■ Directive ■
Wherever the word "Classicismo" appears in a line of the records, copy that line.

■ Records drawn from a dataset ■
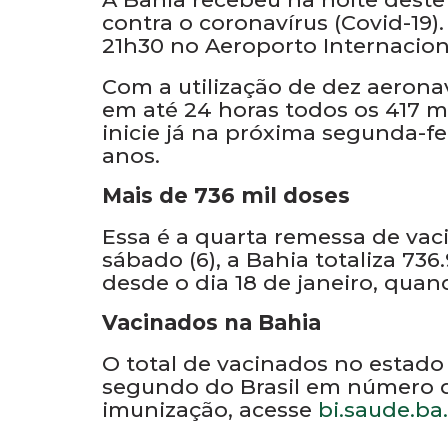
contra o coronavírus (Covid-19
21h30 no Aeroporto Internacion
Com a utilização de dez aerona
em até 24 horas todos os 417 
inicie já na próxima segunda-fe
anos.
Mais de 736 mil doses
Essa é a quarta remessa de vac
sábado (6), a Bahia totaliza 73
desde o dia 18 de janeiro, qua
Vacinados na Bahia
O total de vacinados no estado 
segundo do Brasil em número 
imunização, acesse
bi.saude.ba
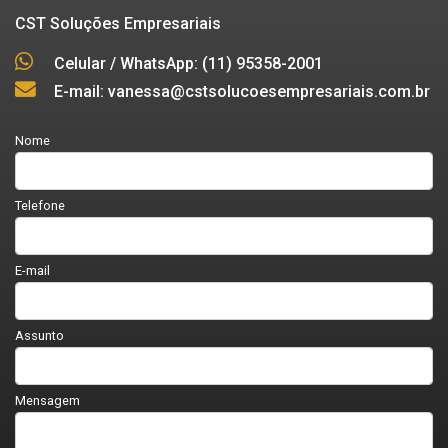
CST Soluções Empresariais
Celular / WhatsApp: (11) 95358-2001
E-mail: vanessa@cstsolucoesempresariais.com.br
Nome
Telefone
E-mail
Assunto
Mensagem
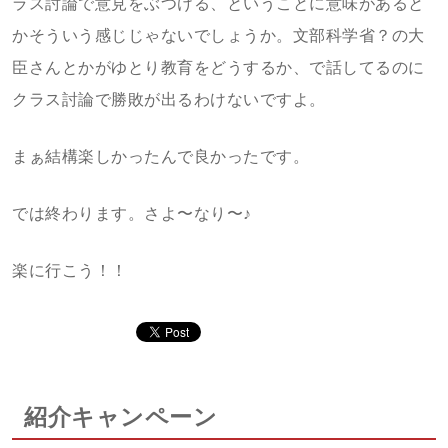
ラス討論で意見をぶつける、ということに意味があると
かそういう感じじゃないでしょうか。文部科学省？の大
臣さんとかがゆとり教育をどうするか、で話してるのに
クラス討論で勝敗が出るわけないですよ。
まぁ結構楽しかったんで良かったです。
では終わります。さよ〜なり〜♪
楽に行こう！！
紹介キャンペーン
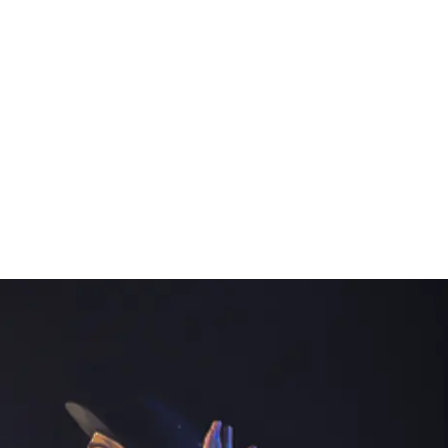
FERENZEN
DOWNLOADS
KONTAKT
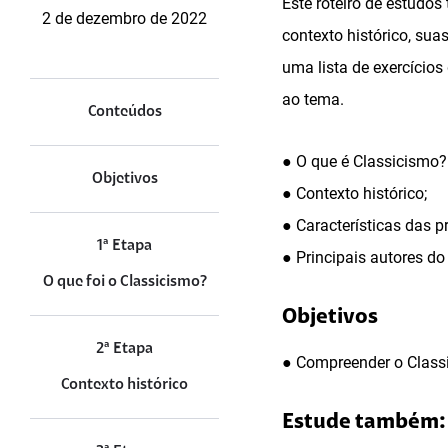
Este roteiro de estudos
2 de dezembro de 2022
contexto histórico, sua
uma lista de exercícios
ao tema.
Conteúdos
● O que é Classicismo?
Objetivos
● Contexto histórico;
● Características das p
1ª Etapa
● Principais autores do
O que foi o Classicismo?
Objetivos
2ª Etapa
● Compreender o Classi
Contexto histórico
Estude também:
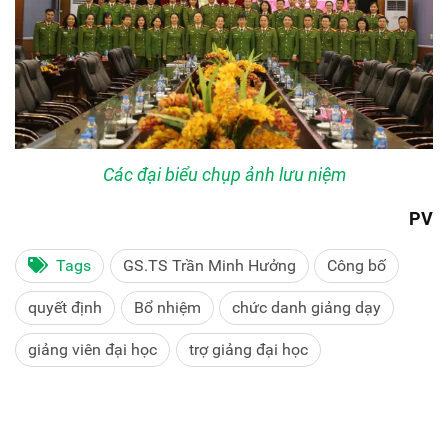
Các đại biểu chụp ảnh lưu niệm
PV
Tags
GS.TS Trần Minh Hưởng
Công bố
quyết định
Bổ nhiệm
chức danh giảng dạy
giảng viên đại học
trợ giảng đại học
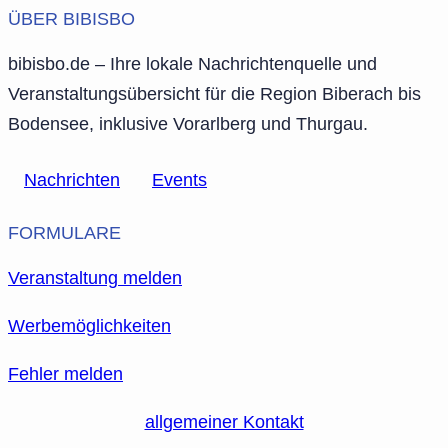
ÜBER BIBISBO
bibisbo.de – Ihre lokale Nachrichtenquelle und
Veranstaltungsübersicht für die Region Biberach bis
Bodensee, inklusive Vorarlberg und Thurgau.
Nachrichten
Events
FORMULARE
Veranstaltung melden
Werbemöglichkeiten
Fehler melden
allgemeiner Kontakt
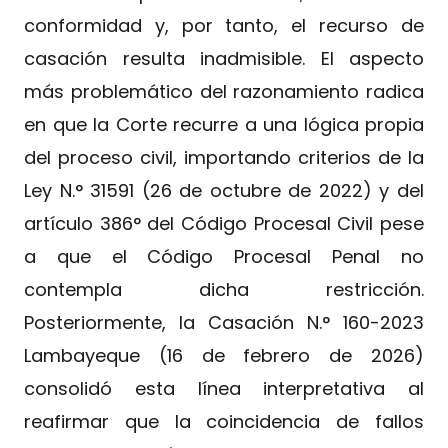
conformidad y, por tanto, el recurso de
casación resulta inadmisible. El aspecto
más problemático del razonamiento radica
en que la Corte recurre a una lógica propia
del proceso civil, importando criterios de la
Ley N.° 31591 (26 de octubre de 2022) y del
artículo 386° del Código Procesal Civil pese
a que el Código Procesal Penal no
contempla dicha restricción.
Posteriormente, la Casación N.° 160-2023
Lambayeque (16 de febrero de 2026)
consolidó esta línea interpretativa al
reafirmar que la coincidencia de fallos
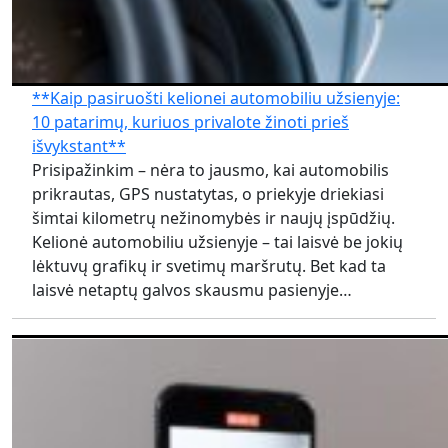
**Kaip pasiruošti kelionei automobiliu užsienyje:
10 patarimų, kuriuos privalote žinoti prieš
išvykstant**
Prisipažinkim – nėra to jausmo, kai automobilis
prikrautas, GPS nustatytas, o priekyje driekiasi
šimtai kilometrų nežinomybės ir naujų įspūdžių.
Kelionė automobiliu užsienyje – tai laisvė be jokių
lėktuvų grafikų ir svetimų maršrutų. Bet kad ta
laisvė netaptų galvos skausmu pasienyje…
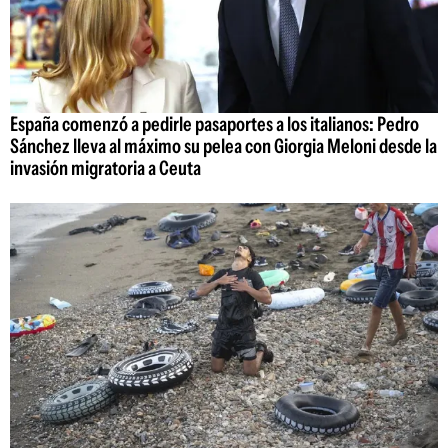
España comenzó a pedirle pasaportes a los italianos: Pedro
Sánchez lleva al máximo su pelea con Giorgia Meloni desde la
invasión migratoria a Ceuta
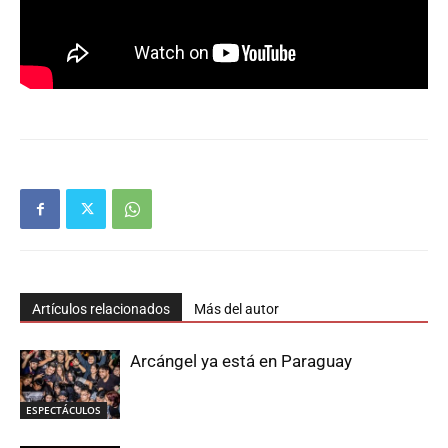
Artículos relacionados
Más del autor
Arcángel ya está en Paraguay
ESPECTÁCULOS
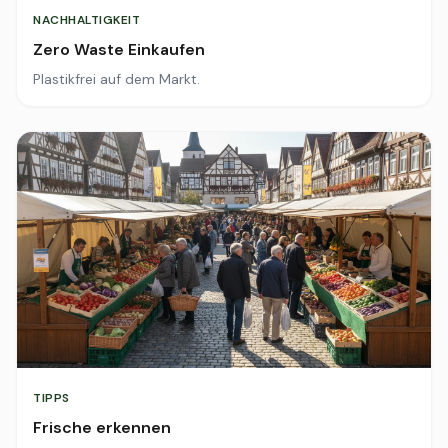
NACHHALTIGKEIT
Zero Waste Einkaufen
Plastikfrei auf dem Markt.
TIPPS
Frische erkennen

■ Answer area ■
● O que é Classicismo?
O que foi o Classicismo?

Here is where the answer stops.